> [TASK STATEMENT] Write the records below out again word for word, with the pictures removed.

> [MATERIAL PROVIDED]
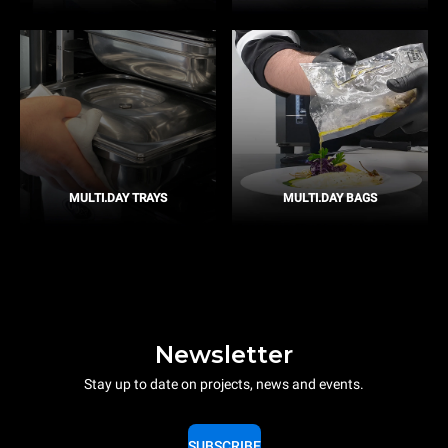
MULTI.DAY TRAYS
MULTI.DAY BAGS
Newsletter
Stay up to date on projects, news and events.
SUBSCRIBE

> [THE COMPLETED TASK]
MULTI.DAY TRAYS
MULTI.DAY BAGS
Newsletter
Stay up to date on projects, news and events.
SUBSCRIBE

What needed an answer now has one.